AODs have long been used for a wide range of applications, such as laser material processing. Their adjustable beam can be tailored to accommodate various sample types by altering its amplitude or phase; additionally they may incorporate additional optical elements such as prisms or lenses or include a pixel-based control module into the laser system.
Confocal microscopy requires AODs to steer laser lines past multiple fluorophores in a lateral direction, varying the acoustic ramp’s slope in xy-plane to change this behavior and enable discontinuous RAMP point measurements or continuous axial line scanning.
Deflectors not only allow for quick and easy laser beam positioning in various locations, they can also be utilized as two-dimensional (2-D) acoustic scanning devices for multiphoton laser-scanning microscopy (MPLSM). While this approach offers some advantages over standard line scan methods, its use is subject to both temporal and spatial dispersion due to the acoustic nature of AO materials causing dispersion in the laser beam; therefore we developed methods of compensating dispersion effects caused when pulsed radiation passes through an AO deflector.
Many systems also provide high-resolution, repetitive imaging that can be useful for simultaneously analyzing multiple stained specimens. However, doing this requires numerous bracketed exposures, repeated scans, and three-dimensional sectioning processes to be conducted on these stained samples.
To address this problem, acousto-optic deflectors (AODs) can be utilized for beam steering. These devices can be designed to steer multiple fluorophores at high frame rates through one pulsed laser source for multiphoton imaging purposes.

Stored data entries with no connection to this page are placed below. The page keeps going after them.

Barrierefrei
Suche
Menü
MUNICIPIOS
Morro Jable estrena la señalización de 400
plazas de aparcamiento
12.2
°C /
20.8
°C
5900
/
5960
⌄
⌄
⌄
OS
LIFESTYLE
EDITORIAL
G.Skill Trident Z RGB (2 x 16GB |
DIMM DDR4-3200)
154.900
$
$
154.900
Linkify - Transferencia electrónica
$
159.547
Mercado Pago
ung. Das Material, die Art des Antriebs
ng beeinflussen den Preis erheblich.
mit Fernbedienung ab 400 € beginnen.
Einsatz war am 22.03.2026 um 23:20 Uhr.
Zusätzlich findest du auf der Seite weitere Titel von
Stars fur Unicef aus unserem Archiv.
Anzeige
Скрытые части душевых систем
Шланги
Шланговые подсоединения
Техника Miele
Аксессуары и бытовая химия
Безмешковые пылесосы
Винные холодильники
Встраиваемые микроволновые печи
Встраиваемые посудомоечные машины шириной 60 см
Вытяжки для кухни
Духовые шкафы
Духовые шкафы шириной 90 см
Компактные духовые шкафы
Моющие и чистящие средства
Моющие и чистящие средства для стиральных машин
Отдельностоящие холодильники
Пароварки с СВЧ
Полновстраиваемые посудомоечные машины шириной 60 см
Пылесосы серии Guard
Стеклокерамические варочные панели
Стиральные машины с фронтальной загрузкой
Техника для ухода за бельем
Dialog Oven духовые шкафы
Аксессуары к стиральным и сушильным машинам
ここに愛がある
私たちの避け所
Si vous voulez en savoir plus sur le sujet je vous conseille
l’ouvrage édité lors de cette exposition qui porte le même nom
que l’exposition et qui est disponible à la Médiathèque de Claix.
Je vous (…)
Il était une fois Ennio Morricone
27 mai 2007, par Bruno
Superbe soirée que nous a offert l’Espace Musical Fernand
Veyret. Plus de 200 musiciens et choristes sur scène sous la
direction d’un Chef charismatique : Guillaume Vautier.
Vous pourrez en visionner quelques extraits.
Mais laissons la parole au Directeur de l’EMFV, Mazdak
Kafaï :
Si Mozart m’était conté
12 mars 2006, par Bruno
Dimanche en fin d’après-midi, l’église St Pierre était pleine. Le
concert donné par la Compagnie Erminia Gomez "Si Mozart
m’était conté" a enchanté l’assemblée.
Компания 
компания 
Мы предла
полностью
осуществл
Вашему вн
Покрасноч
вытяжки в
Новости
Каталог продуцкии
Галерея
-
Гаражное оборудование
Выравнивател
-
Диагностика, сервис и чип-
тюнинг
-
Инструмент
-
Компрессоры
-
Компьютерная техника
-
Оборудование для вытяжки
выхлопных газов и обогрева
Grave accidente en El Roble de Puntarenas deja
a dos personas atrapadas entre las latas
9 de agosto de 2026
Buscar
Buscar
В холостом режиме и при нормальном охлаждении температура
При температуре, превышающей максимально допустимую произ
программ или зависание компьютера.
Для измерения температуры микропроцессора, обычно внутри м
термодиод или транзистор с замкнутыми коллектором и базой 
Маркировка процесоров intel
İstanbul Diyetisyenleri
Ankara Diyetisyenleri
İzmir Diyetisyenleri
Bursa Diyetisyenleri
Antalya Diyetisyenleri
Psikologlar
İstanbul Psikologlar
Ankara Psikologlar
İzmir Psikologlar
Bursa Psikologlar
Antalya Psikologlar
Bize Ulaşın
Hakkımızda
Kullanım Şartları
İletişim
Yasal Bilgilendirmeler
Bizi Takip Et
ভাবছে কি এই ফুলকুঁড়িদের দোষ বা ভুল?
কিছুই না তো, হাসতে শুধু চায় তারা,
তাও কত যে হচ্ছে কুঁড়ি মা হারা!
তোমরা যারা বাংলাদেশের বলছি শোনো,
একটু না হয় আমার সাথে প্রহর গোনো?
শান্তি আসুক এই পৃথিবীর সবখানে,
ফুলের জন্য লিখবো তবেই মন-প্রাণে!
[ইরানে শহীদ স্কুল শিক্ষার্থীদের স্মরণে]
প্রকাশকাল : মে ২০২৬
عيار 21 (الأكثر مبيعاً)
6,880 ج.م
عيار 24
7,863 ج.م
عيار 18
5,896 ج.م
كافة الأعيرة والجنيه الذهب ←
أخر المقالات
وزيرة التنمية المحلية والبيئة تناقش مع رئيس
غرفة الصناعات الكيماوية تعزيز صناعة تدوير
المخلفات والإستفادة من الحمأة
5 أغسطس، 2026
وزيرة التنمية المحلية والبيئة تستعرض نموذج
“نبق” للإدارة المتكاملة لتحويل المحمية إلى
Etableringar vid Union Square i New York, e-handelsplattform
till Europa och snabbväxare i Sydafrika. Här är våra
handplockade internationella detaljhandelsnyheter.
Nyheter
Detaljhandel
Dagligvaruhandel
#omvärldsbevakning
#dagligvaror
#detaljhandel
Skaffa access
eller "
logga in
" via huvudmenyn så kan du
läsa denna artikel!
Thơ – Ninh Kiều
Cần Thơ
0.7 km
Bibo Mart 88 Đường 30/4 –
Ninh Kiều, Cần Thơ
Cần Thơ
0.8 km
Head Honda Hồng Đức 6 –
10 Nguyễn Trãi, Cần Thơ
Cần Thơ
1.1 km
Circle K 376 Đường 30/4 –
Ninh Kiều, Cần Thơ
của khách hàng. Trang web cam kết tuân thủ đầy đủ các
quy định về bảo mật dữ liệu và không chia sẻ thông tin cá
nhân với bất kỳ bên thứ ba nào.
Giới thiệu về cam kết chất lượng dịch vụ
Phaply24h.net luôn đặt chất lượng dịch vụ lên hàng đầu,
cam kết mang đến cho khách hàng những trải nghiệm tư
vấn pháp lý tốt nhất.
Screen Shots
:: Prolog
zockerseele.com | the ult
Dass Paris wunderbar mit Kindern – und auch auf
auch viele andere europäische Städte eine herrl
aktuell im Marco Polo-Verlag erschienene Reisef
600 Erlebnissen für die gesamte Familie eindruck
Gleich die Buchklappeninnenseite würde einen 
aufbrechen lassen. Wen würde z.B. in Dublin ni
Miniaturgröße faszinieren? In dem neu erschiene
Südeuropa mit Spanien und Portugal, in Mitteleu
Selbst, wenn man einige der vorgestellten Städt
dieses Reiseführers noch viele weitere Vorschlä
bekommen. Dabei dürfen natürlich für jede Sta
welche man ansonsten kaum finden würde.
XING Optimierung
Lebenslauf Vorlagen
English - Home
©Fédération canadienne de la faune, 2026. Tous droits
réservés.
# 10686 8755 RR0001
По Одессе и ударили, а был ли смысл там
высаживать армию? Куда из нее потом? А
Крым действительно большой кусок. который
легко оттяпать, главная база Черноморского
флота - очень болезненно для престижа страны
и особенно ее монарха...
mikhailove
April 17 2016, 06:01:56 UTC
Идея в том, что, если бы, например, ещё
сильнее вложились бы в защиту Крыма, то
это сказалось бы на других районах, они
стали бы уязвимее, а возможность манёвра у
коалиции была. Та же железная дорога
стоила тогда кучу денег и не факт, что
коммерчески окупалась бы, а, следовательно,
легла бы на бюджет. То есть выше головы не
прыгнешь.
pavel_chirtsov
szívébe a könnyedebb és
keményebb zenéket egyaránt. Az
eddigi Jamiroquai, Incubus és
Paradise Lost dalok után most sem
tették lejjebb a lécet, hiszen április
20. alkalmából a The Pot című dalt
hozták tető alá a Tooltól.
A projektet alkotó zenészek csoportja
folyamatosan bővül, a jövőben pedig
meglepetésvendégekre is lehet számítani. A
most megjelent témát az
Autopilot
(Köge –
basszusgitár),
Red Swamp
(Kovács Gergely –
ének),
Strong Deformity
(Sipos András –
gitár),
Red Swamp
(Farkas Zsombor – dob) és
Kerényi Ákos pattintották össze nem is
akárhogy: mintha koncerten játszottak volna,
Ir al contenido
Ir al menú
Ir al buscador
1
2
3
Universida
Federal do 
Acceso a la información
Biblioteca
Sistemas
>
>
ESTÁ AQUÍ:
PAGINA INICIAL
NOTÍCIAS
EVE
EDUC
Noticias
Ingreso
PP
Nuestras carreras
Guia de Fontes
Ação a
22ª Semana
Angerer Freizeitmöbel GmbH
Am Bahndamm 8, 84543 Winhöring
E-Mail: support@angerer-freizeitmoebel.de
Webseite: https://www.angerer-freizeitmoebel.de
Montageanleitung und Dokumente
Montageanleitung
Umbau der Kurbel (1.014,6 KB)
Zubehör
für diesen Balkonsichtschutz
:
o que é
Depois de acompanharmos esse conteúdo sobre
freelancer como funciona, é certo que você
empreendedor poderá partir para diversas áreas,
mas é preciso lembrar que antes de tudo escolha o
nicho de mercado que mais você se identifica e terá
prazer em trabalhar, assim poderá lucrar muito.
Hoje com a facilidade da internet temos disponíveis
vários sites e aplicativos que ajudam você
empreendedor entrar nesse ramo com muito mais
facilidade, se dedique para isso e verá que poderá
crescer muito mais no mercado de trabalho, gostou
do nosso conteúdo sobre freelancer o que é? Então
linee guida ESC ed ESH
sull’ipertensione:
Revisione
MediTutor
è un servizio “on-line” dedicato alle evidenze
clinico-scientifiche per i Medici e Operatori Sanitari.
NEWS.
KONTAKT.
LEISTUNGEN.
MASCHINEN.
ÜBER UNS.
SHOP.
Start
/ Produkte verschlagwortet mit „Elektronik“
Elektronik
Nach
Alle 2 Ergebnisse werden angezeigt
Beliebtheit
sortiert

These acoustic optical deflectors use the “convection beam steering” principle, in which laser beams emit acoustic waves which resonate with its polarization to travel along an AOD’s length and be deflected off course by an AOD’s wavefront; its shape depends on factors like deflector shape, distance from laser and position in beam path.
AODs have long been used for a wide range of applications, such as laser material processing. Their adjustable beam can be tailored to accommodate various sample types by altering its amplitude or phase; additionally they may incorporate additional optical elements such as prisms or lenses or include a pixel-based control module into the laser system.
Confocal microscopy requires AODs to steer laser lines past multiple fluorophores in a lateral direction, varying the acoustic ramp’s slope in xy-plane to change this behavior and enable discontinuous RAMP point measurements or continuous axial line scanning.
Deflectors not only allow for quick and easy laser beam positioning in various locations, they can also be utilized as two-dimensional (2-D) acoustic scanning devices for multiphoton laser-scanning microscopy (MPLSM). While this approach offers some advantages over standard line scan methods, its use is subject to both temporal and spatial dispersion due to the acoustic nature of AO materials causing dispersion in the laser beam; therefore we developed methods of compensating dispersion effects caused when pulsed radiation passes through an AO deflector.